The violent incident in the Macedonian Parliament on 27 April 2017, when a group of protesters burst into the parliament building and brutally beat up opposition MPs, significantly marked the training and caused its modification. The participants found out about the violence at the end of the sixth day of training, while we were watching the documentary “The Dotted Line” about the Macedonian-Albanian dialogue concerning the war in Macedonia in 2001, and we termed what followed after the initial information about the incident a “demonstration exercise in peacebuilding”. The already sensitised group followed the unfolding events in Skopje together, communicated with their own families, while trying to provide support to the people from Macedonia. We learned about the context and background of the violence, especially the inevitable transfer of current political tensions in Macedonia to the ethnic sphere with references to the 2001 war. Since the region, though fragmented into different states, still functions as a system of communicating vessels, the violence in the Macedonian Parliament, as well as the decision of the French authorities to release Ramush Haradinaj, the former leader of the Kosovo Liberation Army (UČK) suspected by Serbia of war crimes, echoed through the different countries, and especially through Macedonia, Kosovo and Serbia.

Being responsive to the needs of the group, we changed the morning session of the training on 28 April to deal with current events. Instead of the previously prepared workshops, we discussed the Macedonian context and the current situation, tried to formulate solutions together about what to do in such situations, what sort of support is needed… With the exercises on “Which elements could cause wars in the future” and “My motivation to prevent war”, we tried to connect the discussion about the events in Macedonia and issues of dealing with the past and peacebuilding, thereby further reinforcing the importance of the training not only in terms of the past, but also for current events in our societies. The violent incident in the Macedonian Parliament is another prime example of how our societies still consider violence a legitimate and permissible means for achieving (political) ends, and how wars from the past and the past itself are used to fuel and drive such situations.
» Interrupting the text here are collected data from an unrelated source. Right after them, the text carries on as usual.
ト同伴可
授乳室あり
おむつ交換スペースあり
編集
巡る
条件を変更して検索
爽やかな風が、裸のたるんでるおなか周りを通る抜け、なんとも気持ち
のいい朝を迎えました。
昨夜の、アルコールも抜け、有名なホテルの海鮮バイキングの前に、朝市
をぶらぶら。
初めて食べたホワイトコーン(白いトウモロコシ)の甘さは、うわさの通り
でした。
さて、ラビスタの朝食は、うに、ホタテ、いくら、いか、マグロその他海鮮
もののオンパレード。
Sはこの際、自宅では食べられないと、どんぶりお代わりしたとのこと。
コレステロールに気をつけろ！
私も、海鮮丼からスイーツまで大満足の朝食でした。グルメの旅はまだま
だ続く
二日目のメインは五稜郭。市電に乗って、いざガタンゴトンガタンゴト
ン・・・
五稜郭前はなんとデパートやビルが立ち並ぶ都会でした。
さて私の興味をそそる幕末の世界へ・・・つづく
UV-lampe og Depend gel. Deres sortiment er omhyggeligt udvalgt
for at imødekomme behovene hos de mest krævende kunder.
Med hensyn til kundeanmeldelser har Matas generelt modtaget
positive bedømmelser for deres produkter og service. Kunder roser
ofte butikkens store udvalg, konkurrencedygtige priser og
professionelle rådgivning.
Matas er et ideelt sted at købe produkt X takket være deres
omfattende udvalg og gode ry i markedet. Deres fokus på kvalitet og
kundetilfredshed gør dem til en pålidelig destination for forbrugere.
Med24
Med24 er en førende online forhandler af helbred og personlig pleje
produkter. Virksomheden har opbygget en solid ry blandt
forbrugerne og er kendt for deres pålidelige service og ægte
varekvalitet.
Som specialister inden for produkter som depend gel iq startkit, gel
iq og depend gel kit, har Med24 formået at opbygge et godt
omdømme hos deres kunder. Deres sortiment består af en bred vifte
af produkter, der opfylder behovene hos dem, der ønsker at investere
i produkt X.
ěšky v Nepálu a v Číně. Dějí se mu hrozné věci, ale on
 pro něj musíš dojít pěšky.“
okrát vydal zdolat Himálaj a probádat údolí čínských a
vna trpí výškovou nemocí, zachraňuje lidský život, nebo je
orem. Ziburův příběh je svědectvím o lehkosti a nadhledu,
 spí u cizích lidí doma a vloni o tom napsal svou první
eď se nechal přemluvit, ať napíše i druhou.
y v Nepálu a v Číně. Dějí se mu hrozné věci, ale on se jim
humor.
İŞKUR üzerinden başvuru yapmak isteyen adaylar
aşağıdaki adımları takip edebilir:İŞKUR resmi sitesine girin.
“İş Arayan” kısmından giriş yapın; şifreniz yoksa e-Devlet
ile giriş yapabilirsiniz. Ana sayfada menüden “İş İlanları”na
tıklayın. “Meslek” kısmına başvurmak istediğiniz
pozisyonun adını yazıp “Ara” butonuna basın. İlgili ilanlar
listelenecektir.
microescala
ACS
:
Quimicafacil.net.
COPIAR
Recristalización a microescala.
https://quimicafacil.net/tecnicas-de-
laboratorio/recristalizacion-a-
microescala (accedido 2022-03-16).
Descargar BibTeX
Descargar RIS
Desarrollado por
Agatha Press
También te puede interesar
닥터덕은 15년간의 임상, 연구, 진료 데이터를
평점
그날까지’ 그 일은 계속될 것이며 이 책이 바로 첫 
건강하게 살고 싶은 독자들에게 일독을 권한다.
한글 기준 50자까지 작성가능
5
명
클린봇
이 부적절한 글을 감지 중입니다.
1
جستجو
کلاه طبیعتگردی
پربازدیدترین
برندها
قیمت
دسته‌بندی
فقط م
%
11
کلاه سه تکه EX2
Because of this turn of events and the need of the group to engage with this immediate conflict situation, we had comparably less time for the previously planned sessions on reconciliation and nonviolent action. Still, we see the deep explorations of dealing with the past and connecting the entire training with current events as an added value of the 37th peacebuilding training.

The different ages of the participants, where we had two war veterans in the group, contributed to lessening the generational divide between those who lived through the war(s) and those with no direct memory of the war(s) or who were born after they ended. This divide, encouraged by messages about how “the war should be forgotten for the sake of the future” seems ever wider, so that the reluctance of older generations to speak about their own wartime experiences probably comes from the desire to ensure a better future for their children. However, this results in public space being relinquished to “professional narrators” repeating established (national) narratives that do not contribute to dealing with the past and peacebuilding.

A number of participants expressed their desire and hope that the basic training would lead to various actions in dealing with the past, peacebuilding and reconciliation. We would like to encourage the group to take such steps and promise to provide active support along a path that is no easy, but is not impossible either, especially after we’ve “listed” all the steps towards reconciliation that we can make independently, without waiting for the powers that be, various ministries, governments, states, etc.

“Everyone is waiting for someone else to be the first, to make the first step, apologise, ask for forgiveness, but they don’t realise that there is no first, second or third,” said one of the participants in the training. So, let us take that step together.